• TASK:
Extract every line from the start of the records through the line that contains "v(-39.9, -0.6) *", including both ends, and reproduce them verbatim. Leave the pictures out of your answer.
--- start DATA LISTING ---
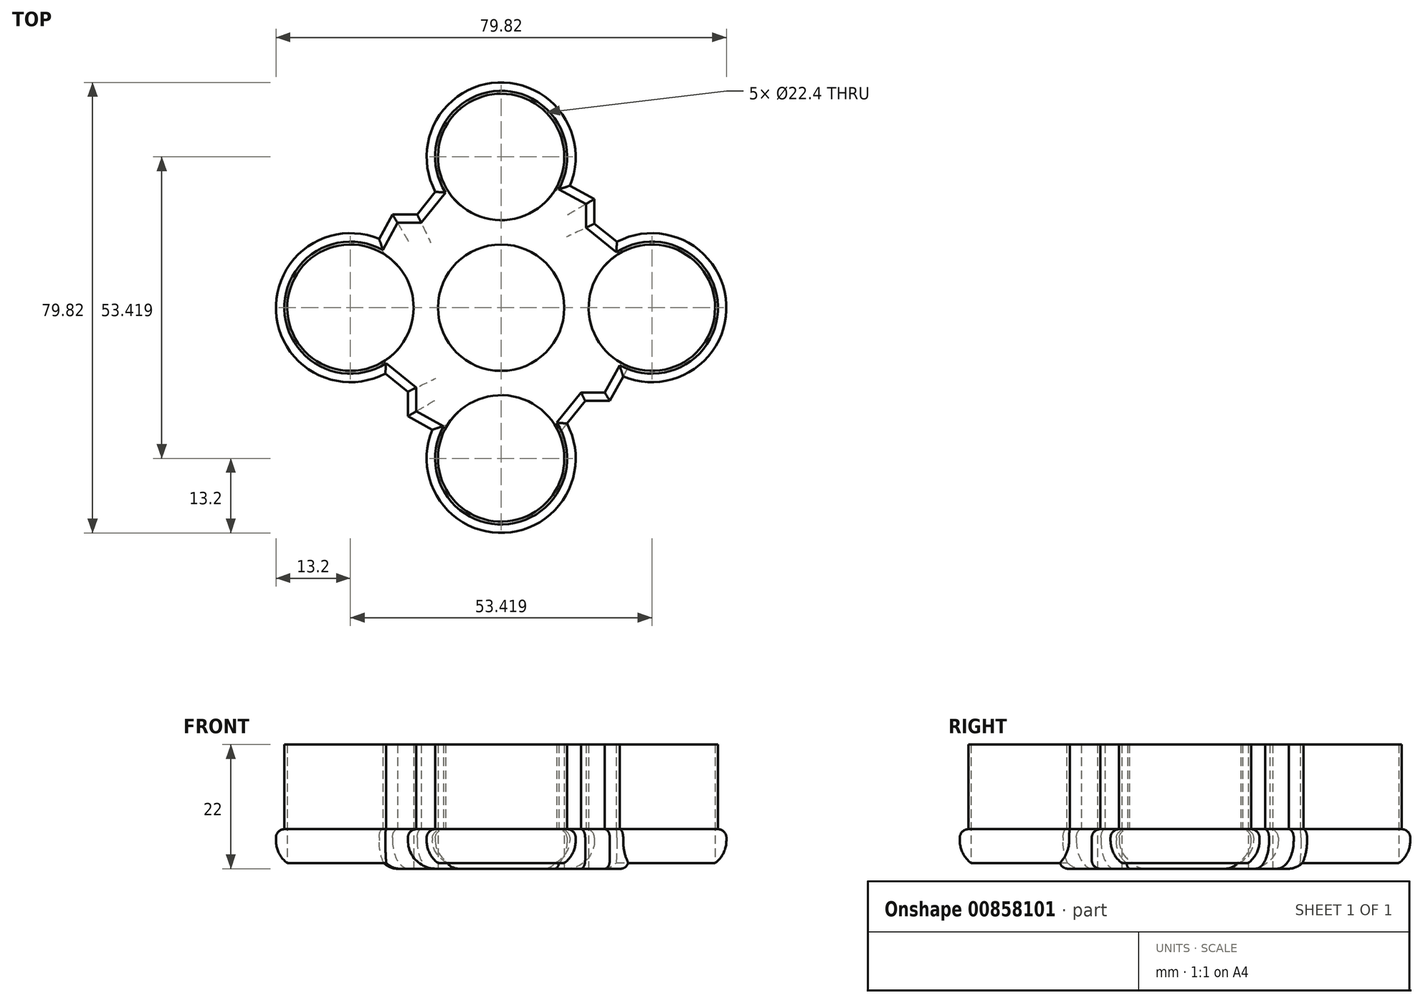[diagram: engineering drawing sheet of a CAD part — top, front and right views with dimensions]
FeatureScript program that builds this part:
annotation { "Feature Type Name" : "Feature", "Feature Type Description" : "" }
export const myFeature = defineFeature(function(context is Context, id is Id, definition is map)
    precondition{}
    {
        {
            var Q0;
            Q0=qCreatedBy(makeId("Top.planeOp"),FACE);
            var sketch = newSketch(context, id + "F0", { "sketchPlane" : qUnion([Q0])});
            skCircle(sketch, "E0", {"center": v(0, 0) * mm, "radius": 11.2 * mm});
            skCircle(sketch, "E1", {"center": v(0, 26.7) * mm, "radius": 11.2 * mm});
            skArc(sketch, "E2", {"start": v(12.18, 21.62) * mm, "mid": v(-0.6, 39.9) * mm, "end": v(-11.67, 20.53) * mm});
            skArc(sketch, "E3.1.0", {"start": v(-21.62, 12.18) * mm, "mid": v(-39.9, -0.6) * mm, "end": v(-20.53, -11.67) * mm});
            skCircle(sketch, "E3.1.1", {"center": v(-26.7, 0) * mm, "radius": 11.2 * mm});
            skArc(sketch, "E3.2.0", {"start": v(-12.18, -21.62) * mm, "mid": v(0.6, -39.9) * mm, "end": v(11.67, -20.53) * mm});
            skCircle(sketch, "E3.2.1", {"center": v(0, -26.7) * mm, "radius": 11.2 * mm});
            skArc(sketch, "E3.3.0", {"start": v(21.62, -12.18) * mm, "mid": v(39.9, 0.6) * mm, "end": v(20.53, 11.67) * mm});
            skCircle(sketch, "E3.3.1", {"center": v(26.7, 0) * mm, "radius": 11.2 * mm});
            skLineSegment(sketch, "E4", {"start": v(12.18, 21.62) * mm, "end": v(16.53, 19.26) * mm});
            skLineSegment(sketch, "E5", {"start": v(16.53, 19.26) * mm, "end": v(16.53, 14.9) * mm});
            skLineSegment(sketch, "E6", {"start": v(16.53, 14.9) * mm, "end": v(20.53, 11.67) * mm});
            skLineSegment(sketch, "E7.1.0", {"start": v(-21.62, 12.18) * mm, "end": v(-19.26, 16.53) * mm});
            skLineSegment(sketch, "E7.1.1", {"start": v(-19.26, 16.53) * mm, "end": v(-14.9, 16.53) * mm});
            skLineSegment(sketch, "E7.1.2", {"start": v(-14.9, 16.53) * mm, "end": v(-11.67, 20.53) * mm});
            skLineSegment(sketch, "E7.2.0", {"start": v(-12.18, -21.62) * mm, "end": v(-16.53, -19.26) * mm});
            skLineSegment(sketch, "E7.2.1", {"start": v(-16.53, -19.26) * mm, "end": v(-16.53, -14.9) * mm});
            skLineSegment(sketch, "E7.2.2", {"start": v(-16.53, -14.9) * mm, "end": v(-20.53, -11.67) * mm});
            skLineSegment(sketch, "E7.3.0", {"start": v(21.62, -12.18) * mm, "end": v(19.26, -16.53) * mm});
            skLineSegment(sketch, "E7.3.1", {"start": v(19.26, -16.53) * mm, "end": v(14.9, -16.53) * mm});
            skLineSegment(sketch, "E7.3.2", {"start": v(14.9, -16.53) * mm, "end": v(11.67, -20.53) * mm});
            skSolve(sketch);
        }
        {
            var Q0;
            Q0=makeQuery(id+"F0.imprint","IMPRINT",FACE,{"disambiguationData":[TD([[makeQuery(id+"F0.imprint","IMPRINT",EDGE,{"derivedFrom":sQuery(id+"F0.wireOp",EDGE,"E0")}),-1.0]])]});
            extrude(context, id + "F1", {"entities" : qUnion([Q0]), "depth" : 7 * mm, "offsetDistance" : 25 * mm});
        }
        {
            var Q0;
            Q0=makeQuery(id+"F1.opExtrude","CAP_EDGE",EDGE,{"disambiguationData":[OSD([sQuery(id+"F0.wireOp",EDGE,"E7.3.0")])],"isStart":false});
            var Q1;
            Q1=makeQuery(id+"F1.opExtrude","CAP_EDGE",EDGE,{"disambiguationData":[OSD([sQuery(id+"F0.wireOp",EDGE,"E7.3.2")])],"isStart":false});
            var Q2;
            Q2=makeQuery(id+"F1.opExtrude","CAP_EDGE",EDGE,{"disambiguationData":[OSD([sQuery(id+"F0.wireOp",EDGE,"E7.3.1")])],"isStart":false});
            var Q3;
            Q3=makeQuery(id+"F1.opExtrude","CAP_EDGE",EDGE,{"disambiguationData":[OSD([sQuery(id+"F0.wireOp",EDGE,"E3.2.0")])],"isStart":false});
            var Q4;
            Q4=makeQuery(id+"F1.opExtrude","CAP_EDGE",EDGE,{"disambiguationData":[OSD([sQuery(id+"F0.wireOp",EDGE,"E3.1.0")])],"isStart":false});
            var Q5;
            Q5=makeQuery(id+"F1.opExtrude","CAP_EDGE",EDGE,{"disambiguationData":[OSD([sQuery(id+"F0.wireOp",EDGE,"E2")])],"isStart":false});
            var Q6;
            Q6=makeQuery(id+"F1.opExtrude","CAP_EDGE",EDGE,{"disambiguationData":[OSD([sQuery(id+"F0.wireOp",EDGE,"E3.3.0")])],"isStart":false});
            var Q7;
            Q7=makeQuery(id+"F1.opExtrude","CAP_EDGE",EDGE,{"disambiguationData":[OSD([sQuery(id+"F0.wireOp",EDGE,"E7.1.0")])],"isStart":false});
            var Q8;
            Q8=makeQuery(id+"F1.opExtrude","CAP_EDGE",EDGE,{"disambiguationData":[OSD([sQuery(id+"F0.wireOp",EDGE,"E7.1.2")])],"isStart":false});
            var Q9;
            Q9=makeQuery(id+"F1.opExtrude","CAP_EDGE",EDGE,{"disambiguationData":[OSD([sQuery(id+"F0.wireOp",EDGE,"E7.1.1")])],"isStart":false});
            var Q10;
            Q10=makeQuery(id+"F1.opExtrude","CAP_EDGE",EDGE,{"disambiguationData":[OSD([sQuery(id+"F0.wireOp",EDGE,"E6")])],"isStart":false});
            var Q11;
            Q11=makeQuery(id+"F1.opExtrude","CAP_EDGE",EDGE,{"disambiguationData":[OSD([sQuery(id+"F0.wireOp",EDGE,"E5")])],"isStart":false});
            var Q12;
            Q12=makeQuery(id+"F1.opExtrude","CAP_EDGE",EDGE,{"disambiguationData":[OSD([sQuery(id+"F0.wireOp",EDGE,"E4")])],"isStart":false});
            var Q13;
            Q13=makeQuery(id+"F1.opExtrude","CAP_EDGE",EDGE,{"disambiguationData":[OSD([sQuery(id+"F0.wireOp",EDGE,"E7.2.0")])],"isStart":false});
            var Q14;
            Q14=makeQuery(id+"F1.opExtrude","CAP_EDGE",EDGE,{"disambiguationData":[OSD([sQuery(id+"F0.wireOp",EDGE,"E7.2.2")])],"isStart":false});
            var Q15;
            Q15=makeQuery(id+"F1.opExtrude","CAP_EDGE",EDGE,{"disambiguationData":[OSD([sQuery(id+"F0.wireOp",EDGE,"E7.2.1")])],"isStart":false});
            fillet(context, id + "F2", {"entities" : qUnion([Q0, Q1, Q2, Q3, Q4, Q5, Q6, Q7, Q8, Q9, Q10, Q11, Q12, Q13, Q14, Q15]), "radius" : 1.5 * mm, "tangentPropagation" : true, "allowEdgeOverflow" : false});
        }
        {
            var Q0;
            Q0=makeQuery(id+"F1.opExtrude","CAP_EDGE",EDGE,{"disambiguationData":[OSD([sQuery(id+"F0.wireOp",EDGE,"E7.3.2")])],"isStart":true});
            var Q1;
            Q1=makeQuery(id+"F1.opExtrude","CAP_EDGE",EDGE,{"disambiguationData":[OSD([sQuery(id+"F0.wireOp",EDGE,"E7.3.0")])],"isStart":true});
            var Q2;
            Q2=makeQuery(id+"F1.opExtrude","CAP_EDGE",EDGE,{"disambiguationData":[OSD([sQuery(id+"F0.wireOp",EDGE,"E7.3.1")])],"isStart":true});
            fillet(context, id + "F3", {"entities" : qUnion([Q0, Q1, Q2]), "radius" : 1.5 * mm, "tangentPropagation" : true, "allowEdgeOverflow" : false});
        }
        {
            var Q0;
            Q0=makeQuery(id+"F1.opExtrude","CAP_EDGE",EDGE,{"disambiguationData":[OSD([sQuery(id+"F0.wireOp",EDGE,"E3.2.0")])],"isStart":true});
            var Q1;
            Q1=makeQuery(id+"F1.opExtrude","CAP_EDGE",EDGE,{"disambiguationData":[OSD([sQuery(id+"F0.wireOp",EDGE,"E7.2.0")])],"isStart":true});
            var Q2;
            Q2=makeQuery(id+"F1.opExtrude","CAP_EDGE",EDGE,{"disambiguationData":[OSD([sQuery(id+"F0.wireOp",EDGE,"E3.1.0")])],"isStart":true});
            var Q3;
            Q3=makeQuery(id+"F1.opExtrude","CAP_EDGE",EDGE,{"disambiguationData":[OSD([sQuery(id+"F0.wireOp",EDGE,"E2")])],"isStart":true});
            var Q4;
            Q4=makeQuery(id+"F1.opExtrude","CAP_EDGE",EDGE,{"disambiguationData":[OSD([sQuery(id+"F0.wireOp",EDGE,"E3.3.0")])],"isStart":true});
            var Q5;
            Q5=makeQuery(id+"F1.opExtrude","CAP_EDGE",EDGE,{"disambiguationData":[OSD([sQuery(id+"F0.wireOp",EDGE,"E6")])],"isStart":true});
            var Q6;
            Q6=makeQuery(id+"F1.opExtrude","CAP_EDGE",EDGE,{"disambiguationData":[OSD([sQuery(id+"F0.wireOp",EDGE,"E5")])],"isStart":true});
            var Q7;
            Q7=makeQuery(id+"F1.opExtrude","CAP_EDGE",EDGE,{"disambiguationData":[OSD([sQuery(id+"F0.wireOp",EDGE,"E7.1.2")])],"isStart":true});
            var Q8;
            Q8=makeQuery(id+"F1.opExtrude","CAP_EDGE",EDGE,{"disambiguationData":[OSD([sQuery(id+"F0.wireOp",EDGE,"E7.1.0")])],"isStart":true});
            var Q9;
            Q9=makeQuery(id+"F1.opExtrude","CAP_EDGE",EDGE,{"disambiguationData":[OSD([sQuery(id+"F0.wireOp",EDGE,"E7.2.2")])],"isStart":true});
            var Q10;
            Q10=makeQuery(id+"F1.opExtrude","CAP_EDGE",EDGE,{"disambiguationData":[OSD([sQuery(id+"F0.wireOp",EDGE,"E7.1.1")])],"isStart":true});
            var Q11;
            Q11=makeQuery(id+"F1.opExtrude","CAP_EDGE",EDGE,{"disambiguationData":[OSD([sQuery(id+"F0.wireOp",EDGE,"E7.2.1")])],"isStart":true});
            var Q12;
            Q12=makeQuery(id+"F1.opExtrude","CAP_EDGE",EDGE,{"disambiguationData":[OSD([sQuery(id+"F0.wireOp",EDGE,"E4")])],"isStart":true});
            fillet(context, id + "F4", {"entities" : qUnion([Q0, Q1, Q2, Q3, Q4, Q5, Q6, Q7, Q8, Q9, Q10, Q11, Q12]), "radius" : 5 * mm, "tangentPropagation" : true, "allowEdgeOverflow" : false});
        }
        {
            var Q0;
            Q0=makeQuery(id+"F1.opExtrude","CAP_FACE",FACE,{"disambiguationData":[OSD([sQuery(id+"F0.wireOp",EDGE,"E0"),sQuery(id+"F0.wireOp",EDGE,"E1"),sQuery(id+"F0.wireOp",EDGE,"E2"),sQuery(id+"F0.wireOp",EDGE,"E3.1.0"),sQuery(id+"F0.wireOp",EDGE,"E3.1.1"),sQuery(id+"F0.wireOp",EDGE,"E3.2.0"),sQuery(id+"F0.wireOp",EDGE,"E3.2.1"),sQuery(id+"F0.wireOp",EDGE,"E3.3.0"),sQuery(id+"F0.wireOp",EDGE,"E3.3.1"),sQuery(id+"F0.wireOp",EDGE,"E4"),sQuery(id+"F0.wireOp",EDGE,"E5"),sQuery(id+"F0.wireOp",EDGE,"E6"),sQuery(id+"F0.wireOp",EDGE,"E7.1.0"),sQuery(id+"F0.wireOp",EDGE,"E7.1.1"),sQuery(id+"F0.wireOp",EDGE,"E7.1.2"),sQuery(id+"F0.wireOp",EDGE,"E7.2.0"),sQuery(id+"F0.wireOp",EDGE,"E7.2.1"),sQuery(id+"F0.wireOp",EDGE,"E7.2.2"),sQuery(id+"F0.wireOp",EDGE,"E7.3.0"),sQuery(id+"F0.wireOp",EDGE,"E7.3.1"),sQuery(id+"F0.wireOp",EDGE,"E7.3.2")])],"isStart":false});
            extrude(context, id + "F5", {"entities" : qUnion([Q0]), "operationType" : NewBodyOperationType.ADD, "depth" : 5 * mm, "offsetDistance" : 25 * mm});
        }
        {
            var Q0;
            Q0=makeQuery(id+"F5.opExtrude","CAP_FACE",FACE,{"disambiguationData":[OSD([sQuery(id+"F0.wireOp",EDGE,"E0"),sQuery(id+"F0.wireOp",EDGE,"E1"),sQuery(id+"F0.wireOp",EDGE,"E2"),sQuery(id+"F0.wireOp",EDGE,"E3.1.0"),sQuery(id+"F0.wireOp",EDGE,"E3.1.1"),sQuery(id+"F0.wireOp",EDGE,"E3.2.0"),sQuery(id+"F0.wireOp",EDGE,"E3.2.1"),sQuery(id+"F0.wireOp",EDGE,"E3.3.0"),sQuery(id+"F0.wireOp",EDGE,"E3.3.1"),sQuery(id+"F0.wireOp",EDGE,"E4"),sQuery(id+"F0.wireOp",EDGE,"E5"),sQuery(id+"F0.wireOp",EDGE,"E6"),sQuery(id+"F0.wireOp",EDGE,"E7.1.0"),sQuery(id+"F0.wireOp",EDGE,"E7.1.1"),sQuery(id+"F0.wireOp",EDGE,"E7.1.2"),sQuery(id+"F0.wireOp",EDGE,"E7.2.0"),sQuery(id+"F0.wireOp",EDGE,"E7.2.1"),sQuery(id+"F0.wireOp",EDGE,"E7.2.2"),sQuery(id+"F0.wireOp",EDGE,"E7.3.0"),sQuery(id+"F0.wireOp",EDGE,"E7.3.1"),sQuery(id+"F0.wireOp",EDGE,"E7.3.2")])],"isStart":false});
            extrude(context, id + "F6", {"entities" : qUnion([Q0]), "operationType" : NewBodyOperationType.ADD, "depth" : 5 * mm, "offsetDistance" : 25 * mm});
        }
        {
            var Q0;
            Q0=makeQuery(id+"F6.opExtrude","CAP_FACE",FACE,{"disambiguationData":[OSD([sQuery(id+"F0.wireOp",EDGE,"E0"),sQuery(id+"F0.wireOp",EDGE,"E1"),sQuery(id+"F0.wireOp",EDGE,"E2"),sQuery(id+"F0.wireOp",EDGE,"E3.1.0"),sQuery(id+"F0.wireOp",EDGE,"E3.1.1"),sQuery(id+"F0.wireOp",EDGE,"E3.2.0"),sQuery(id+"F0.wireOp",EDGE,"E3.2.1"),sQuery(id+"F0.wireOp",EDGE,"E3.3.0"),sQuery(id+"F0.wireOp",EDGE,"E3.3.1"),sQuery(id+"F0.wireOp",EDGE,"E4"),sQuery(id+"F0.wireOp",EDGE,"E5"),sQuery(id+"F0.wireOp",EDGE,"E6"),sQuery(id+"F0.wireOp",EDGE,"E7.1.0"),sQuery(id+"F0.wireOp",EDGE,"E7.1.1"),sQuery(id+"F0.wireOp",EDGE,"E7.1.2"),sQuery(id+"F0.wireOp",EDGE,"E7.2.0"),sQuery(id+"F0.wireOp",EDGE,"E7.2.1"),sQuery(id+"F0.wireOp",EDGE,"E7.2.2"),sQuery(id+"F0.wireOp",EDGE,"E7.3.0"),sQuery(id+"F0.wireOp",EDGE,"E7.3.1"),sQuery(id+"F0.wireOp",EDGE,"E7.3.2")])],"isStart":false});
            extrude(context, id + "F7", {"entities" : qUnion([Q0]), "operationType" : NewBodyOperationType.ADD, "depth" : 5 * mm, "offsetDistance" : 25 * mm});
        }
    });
--- end DATA LISTING ---
• ANSWER:
[diagram: engineering drawing sheet of a CAD part — top, front and right views with dimensions]
FeatureScript program that builds this part:
annotation { "Feature Type Name" : "Feature", "Feature Type Description" : "" }
export const myFeature = defineFeature(function(context is Context, id is Id, definition is map)
    precondition{}
    {
        {
            var Q0;
            Q0=qCreatedBy(makeId("Top.planeOp"),FACE);
            var sketch = newSketch(context, id + "F0", { "sketchPlane" : qUnion([Q0])});
            skCircle(sketch, "E0", {"center": v(0, 0) * mm, "radius": 11.2 * mm});
            skCircle(sketch, "E1", {"center": v(0, 26.7) * mm, "radius": 11.2 * mm});
            skArc(sketch, "E2", {"start": v(12.18, 21.62) * mm, "mid": v(-0.6, 39.9) * mm, "end": v(-11.67, 20.53) * mm});
            skArc(sketch, "E3.1.0", {"start": v(-21.62, 12.18) * mm, "mid": v(-39.9, -0.6) * mm, "end": v(-20.53, -11.67) * mm});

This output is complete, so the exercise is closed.